§ Extracto de la fuente
El 18 de octubre de 2019 ha ido adquiriendo el peso de un hito histórico, cuyo movimiento aún no resuelve: su naturaleza, definición, causas y objetivos permanecen en las sombras, y la proyección de sus efectos, patentes hasta la fecha, es incierta.
Los nombres surgidos con vistas a su determinación han sido insuficientes, y hasta impropios, sobre todo en el caso del término “estallido social”.
Entre sus connotaciones y asociaciones, parecen predominar las que se refieren a un acontecer inesperado. Según el Diccionario de la RAE, “estallar” significa “sobrevenir, ocurrir violentamente”. Dicho de una cosa, significa “henderse o reventar de golpe, con chasquido o estruendo”.
Por otro lado, “sobrevenir” significa “suceder o acaecer, generalmente de forma repentina”. Y “reventar”, dicho de una cosa, significa “abrirse por no poder soportar la presión interior”, y “brotar, nacer o salir con ímpetu”.
“Estallido social” sigue reafirmando su pretendido carácter libertario, espontáneo y repentino de “acontecimiento sin causa”; esto es, sin sujeto, ni cálculo, ni autores intelectuales, ni responsables directos de los efectos de esa violencia colectiva ejercida a mansalva, a gran escala, y continuada por imitación. Por lo demás, contó con una adhesión masiva y transversal, cuyo espíritu no se ha extinguido.
Asimismo, ciertos usos de los términos “revuelta popular”, “rebelión” o “insurrección”, han buscado legitimar ideológicamente, aun en el mundo académico, esa violencia colectiva sin rostro, apelando a una supuesta soberanía popular, con vistas al cumplimiento de la revolución truncada en 1973, como si el tiempo no hubiese transcurrido.
Pero los hechos iniciales no fueron espontáneos, ni sus efectos accidentales o transitorios: la quema del Metro no fue un acto carnavalesco, ni primaveral, sino una operación que debió contar con una organización y recursos.
Esa barbarie fue el inicio de una asonada; esto es, una “reunión tumultuaria y violenta para conseguir algún fin, por lo común político”, incluso de carácter golpista. Sin embargo, tanto la identidad de sus agentes como la naturaleza de tal destrucción y sus consecuencias continúan siendo desconocidas. No obstante, aunque impreciso e insuficiente, el término “asonada” describe algo mejor lo ocurrido, en cuando a su premeditación.
Cinco años después, al menos dos líneas subyacentes han mostrado su permanencia y desarrollo.
Primero, el posicionamiento de las supuestas causas del llamado “estallido social” (continuas con las demandas estudiantiles, políticas y sociales de 2011) se torna cada vez más dudoso y espurio, ante la crítica situación del país. La oscura planificación de la asonada, en su etapa inicial, indica que la apelación a tales causas, vinculadas a necesidades reales y urgentes de la población, parece haber sido una excusa manipuladora y calculada, en función de un proceso de derrumbe institucional a largo plazo.
Y, segundo, Chile viene precipitándose sostenidamente, desde entonces, hacia la consolidación social del crimen organizado, en el horizonte totalitario del narcofascismo, con su principio de expoliación y su pseudoestética expandidos transversalmente, su depredación parasitaria, su maldad sin límites, y sus prácticas de magia negra.

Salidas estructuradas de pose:
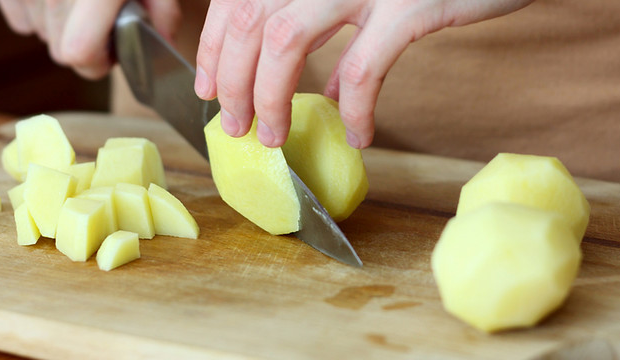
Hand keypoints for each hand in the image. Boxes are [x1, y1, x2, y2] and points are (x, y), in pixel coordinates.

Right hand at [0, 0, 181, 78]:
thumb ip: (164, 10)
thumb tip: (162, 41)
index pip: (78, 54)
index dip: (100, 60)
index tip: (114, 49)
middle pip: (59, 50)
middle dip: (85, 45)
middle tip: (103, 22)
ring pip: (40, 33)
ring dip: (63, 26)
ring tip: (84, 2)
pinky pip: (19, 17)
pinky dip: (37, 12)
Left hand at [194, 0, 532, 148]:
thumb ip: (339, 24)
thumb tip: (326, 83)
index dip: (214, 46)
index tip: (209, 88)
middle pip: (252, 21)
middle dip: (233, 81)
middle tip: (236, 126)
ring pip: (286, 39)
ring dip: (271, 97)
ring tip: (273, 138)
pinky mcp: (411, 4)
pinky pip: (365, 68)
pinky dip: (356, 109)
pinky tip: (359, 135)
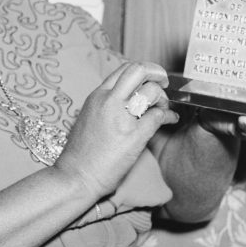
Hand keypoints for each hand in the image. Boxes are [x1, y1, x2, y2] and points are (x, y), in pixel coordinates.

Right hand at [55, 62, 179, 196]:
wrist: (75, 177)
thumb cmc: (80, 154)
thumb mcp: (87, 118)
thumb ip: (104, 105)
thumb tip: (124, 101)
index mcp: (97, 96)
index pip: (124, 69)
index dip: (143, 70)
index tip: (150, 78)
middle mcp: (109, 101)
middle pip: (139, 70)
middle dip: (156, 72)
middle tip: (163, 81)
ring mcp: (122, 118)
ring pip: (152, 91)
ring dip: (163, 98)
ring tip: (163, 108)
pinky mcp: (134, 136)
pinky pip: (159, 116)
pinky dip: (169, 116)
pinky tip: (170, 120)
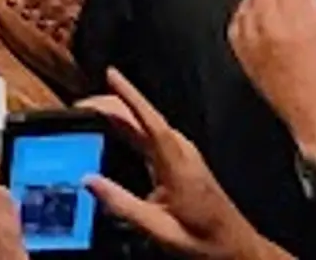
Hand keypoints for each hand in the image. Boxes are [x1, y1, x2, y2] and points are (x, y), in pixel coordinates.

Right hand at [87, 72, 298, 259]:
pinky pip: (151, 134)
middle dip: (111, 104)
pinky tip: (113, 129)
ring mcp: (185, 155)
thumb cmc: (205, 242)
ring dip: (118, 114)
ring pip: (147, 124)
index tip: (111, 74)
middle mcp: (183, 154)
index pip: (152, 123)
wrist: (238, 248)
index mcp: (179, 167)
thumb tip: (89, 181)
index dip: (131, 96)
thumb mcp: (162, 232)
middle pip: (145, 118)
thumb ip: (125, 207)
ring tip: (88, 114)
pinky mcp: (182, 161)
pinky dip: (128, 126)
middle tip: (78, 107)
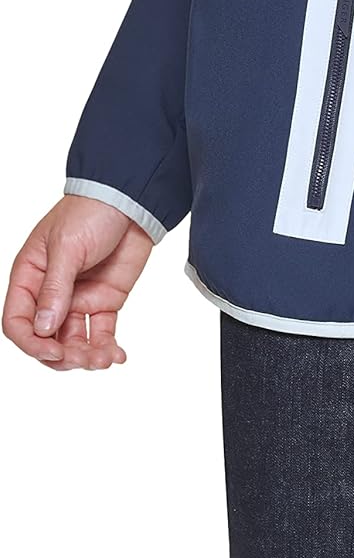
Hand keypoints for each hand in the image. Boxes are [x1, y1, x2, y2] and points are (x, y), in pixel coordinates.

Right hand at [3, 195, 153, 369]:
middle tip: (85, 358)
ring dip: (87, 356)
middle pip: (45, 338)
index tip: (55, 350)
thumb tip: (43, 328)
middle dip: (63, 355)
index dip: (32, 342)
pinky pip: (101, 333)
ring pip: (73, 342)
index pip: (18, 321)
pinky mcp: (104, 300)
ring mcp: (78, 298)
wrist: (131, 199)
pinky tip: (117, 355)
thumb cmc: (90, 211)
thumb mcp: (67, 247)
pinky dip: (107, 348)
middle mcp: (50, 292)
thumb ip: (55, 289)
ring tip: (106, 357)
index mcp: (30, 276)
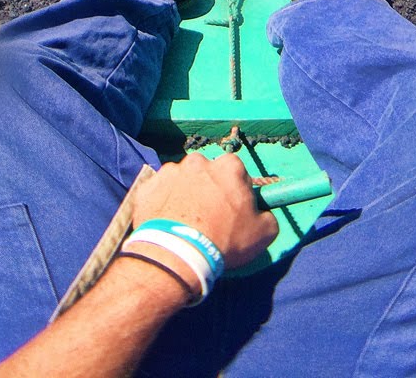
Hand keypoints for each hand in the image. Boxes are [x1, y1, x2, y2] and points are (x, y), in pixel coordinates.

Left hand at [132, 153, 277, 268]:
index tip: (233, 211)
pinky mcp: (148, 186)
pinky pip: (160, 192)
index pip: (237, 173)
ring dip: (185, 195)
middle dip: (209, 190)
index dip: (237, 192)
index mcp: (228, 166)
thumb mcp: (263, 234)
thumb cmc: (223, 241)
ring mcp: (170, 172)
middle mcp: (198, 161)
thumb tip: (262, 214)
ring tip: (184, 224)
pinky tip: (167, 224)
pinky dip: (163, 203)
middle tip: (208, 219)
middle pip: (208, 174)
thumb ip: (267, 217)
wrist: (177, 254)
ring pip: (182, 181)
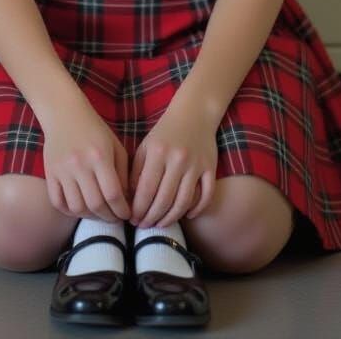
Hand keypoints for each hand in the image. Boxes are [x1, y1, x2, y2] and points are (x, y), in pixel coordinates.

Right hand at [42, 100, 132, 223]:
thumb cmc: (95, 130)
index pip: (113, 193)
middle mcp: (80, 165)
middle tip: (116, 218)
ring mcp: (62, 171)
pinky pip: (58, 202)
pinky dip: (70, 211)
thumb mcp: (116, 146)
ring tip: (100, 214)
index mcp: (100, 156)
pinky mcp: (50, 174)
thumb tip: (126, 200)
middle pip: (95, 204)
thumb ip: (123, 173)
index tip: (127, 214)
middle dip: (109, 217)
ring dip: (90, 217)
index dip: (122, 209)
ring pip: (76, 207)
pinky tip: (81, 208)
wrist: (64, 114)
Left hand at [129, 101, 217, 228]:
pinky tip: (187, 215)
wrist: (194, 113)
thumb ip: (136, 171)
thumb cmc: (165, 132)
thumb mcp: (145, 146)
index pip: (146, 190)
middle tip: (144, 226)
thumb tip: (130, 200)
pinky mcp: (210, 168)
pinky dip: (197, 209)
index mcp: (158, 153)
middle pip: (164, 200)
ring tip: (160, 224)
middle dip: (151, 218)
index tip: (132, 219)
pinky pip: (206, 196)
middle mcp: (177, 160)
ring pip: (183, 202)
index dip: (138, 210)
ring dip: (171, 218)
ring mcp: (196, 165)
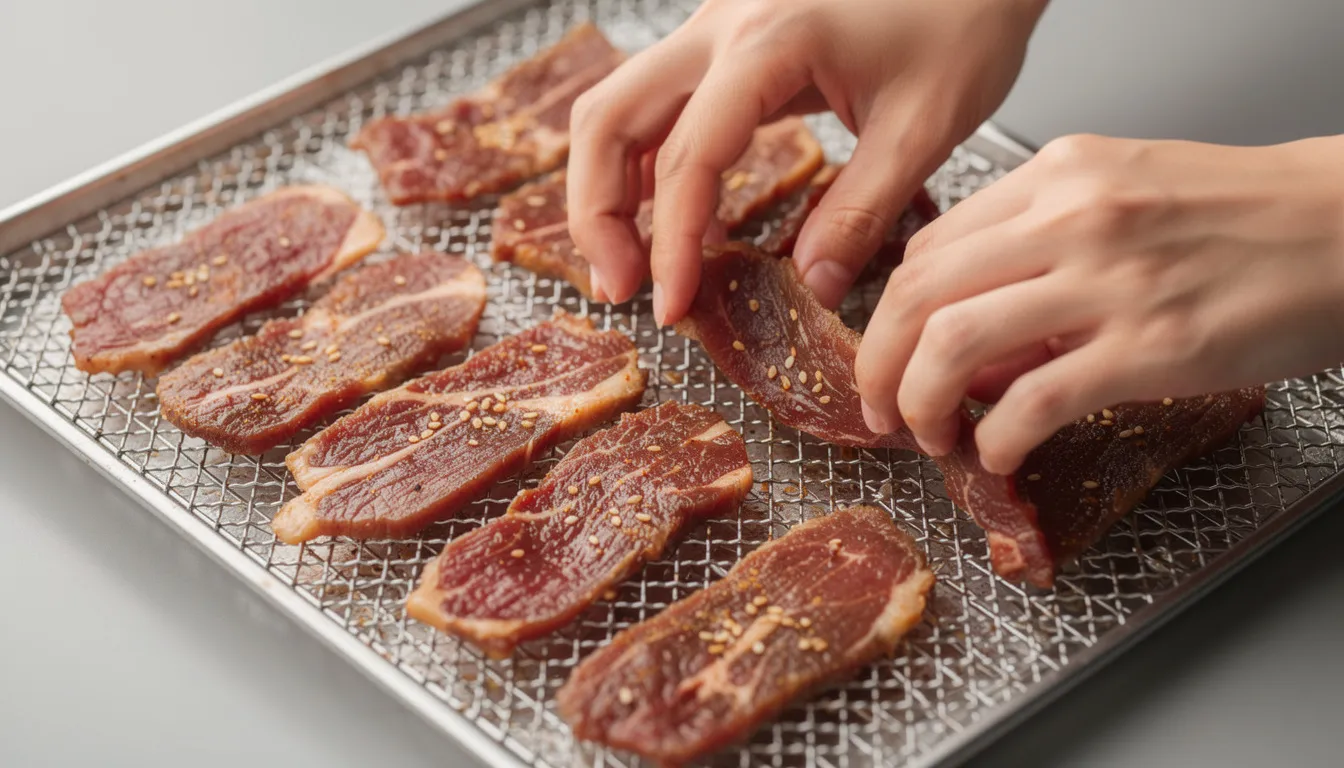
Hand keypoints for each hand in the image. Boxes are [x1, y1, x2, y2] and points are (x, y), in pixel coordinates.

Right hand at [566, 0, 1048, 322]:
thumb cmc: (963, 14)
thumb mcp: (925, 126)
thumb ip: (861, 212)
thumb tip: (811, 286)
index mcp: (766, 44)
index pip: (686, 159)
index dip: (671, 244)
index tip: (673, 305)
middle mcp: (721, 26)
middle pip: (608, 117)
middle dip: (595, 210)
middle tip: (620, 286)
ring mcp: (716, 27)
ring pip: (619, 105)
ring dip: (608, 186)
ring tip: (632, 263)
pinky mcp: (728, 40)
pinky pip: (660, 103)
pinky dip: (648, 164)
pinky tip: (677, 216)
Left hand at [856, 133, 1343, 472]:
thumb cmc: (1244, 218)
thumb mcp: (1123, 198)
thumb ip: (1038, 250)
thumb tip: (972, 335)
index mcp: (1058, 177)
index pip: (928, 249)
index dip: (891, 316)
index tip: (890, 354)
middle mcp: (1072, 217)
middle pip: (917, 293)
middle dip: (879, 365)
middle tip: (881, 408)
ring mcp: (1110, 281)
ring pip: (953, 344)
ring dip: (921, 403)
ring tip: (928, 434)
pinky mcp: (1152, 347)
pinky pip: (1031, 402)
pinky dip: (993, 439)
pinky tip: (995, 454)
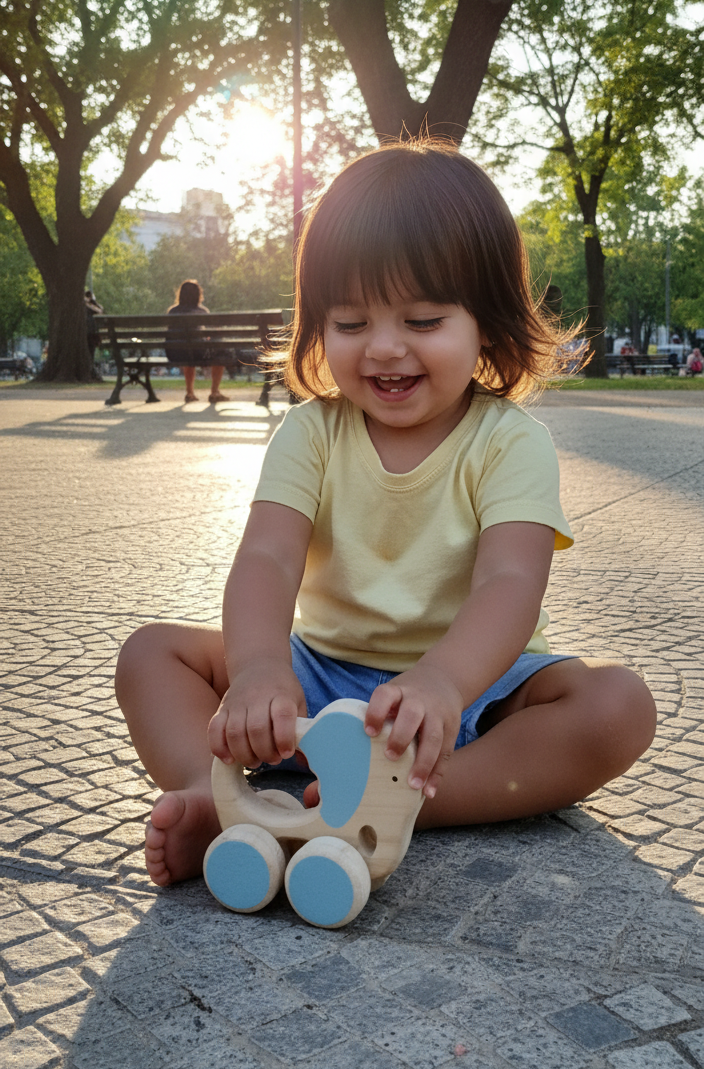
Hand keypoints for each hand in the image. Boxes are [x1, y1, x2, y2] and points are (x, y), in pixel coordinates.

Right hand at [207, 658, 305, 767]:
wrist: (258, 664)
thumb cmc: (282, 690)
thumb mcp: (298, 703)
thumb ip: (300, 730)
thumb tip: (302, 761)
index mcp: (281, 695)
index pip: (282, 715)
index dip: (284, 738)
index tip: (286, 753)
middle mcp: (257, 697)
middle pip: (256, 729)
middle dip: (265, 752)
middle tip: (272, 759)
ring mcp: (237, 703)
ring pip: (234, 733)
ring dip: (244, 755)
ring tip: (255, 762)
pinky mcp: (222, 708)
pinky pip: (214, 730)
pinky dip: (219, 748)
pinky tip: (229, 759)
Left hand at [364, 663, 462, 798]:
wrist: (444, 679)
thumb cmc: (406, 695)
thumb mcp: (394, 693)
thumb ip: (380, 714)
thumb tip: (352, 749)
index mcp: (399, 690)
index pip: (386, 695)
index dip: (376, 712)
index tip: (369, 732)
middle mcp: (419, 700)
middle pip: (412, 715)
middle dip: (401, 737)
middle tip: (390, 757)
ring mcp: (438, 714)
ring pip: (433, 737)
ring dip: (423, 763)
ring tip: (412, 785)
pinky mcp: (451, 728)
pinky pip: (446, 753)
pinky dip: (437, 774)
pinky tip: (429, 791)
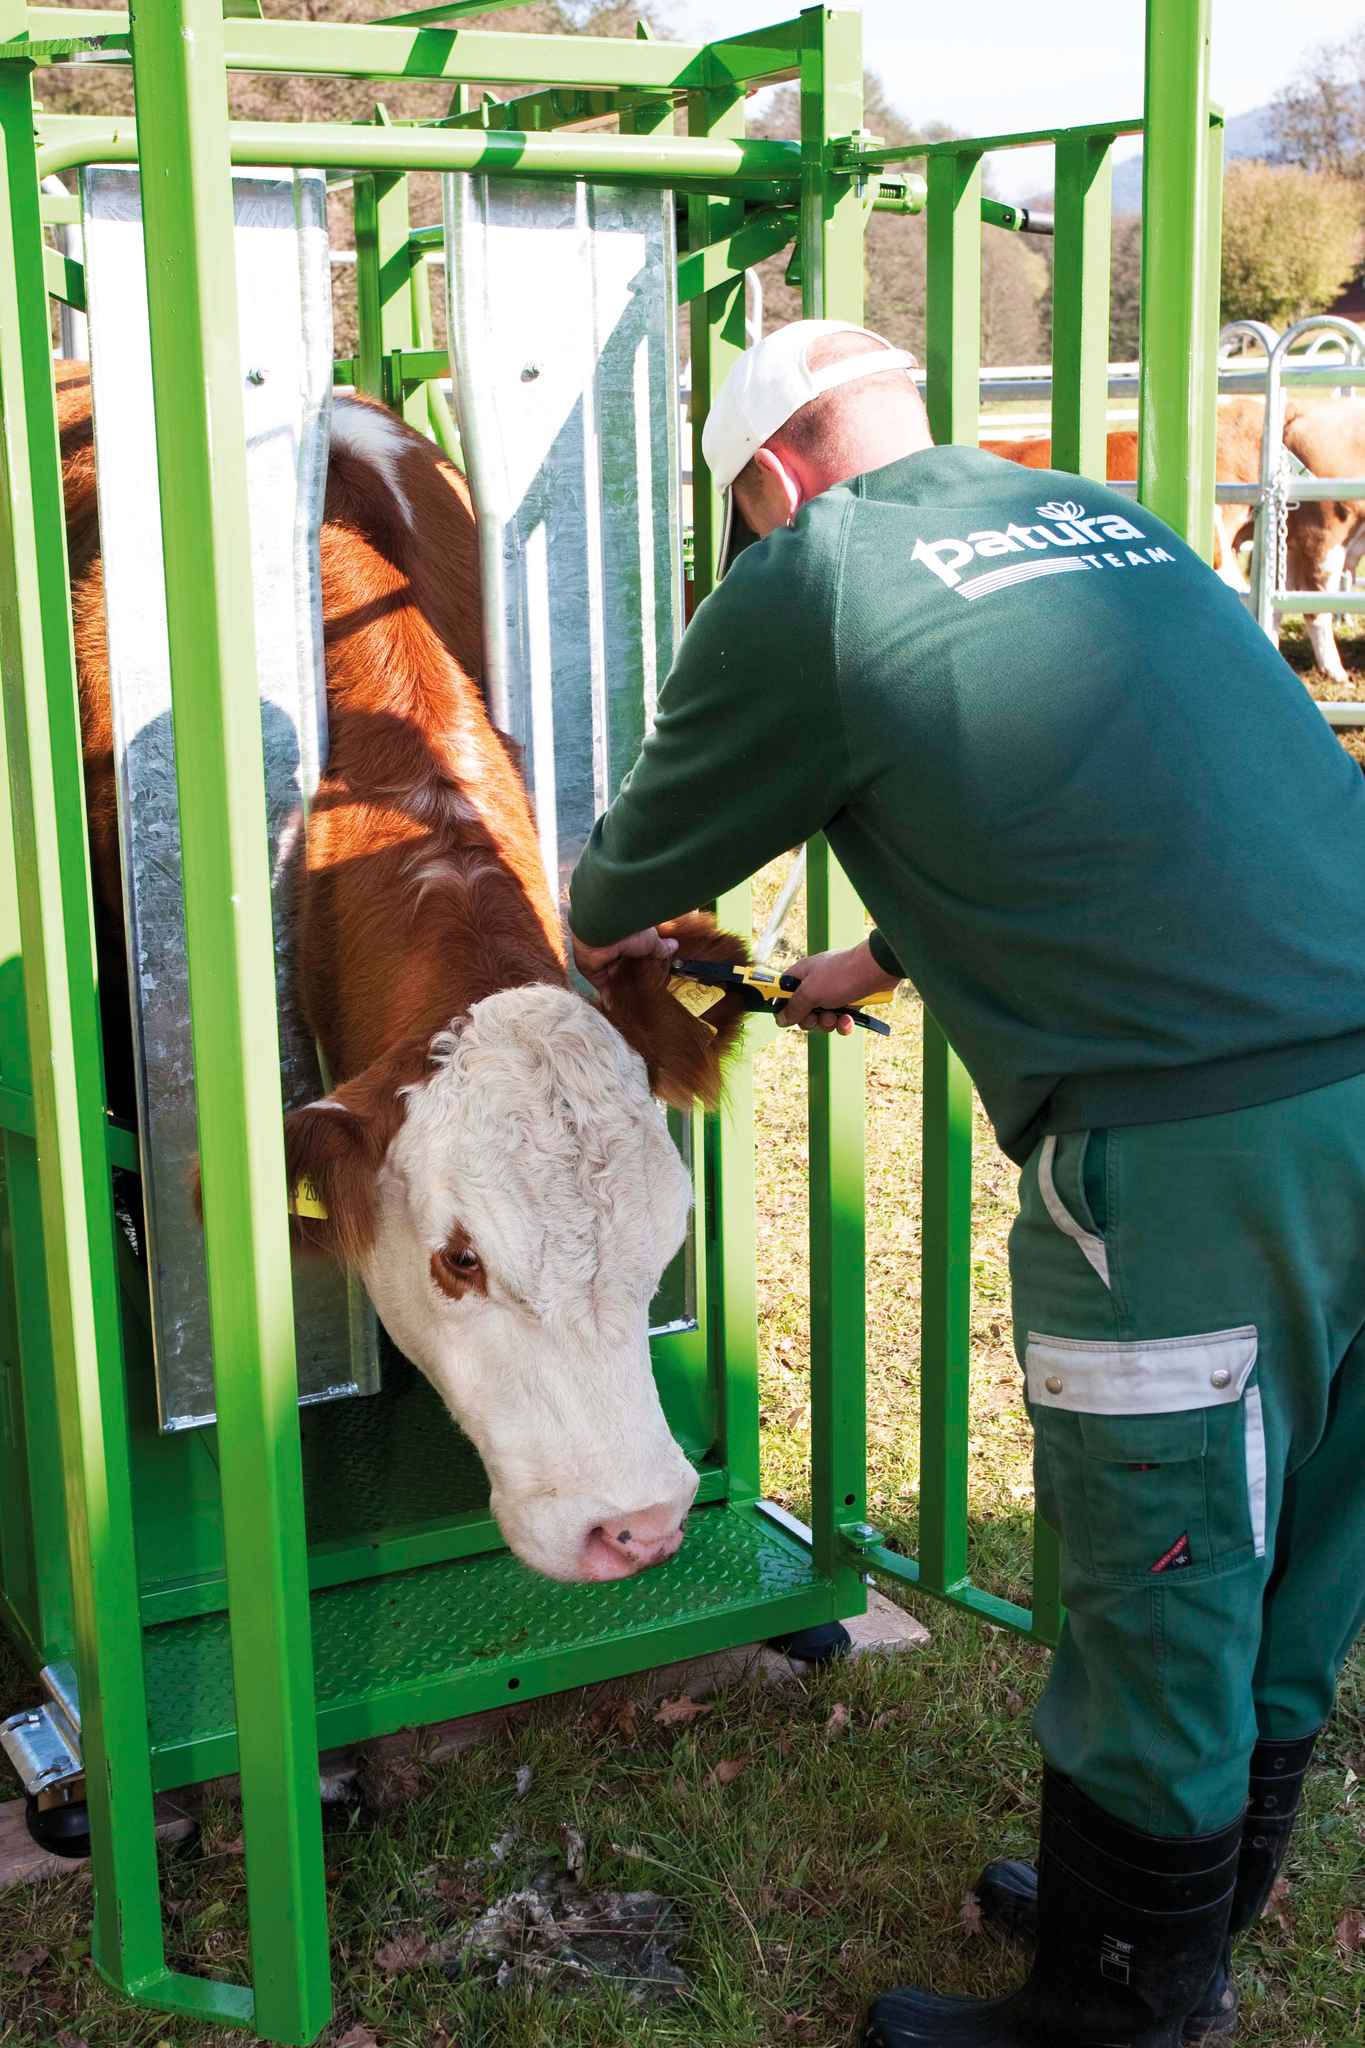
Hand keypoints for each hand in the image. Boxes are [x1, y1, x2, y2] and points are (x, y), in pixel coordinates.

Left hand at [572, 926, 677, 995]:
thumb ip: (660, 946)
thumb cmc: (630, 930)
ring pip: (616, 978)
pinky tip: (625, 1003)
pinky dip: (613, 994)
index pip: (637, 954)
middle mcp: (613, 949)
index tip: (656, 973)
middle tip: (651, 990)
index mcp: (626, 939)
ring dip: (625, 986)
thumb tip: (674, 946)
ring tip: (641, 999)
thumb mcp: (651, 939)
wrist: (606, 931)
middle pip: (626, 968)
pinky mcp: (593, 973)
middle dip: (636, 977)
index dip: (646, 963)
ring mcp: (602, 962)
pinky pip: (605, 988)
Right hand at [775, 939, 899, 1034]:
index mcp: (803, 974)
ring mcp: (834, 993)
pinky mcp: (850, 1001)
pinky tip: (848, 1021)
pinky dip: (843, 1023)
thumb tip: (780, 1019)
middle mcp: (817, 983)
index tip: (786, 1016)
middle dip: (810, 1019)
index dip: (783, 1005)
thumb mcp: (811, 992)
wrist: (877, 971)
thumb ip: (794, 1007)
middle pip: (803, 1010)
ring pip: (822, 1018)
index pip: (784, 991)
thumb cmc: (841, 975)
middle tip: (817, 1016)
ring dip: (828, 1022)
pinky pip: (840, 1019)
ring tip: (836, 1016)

§ Consigna
Prosigue el texto sobre el 18 de octubre de 2019 desde la oración final.

§ Resultado de la tarea
Sólo la violencia barbárica se ha ido transformando en estos años, exhibiéndose como una especie de potencia autónoma, a través del crimen organizado.
¿Qué fuerzas terminaron de desplegarse desde el interior del alma humana, en octubre de 2019, capaces de nivelar delincuentes, saqueadores, barras bravas, falsos luchadores sociales, psicópatas, artistas, académicos e intelectuales, explotando la imagen viciada de un “pueblo” abusado, victimizado, y virtuoso per se?
¿Es posible que la planificación de la asonada haya sido urdida desde el crimen organizado transnacional? Y si éste fuese el caso, ¿cómo, con la colaboración de quiénes, y desde cuándo?
Aunque el fondo de esta crisis aún sea desconocido, tales fuerzas se han mostrado como una quiebra de la racionalidad que impide hallar un principio rector del pensamiento, en orden a una comprensión de los fenómenos; una instintividad sin espíritu, conducente a procesos de deshumanización, disolución, disociación, eclipse de la conciencia y vacío del alma; anomia e indiferenciación.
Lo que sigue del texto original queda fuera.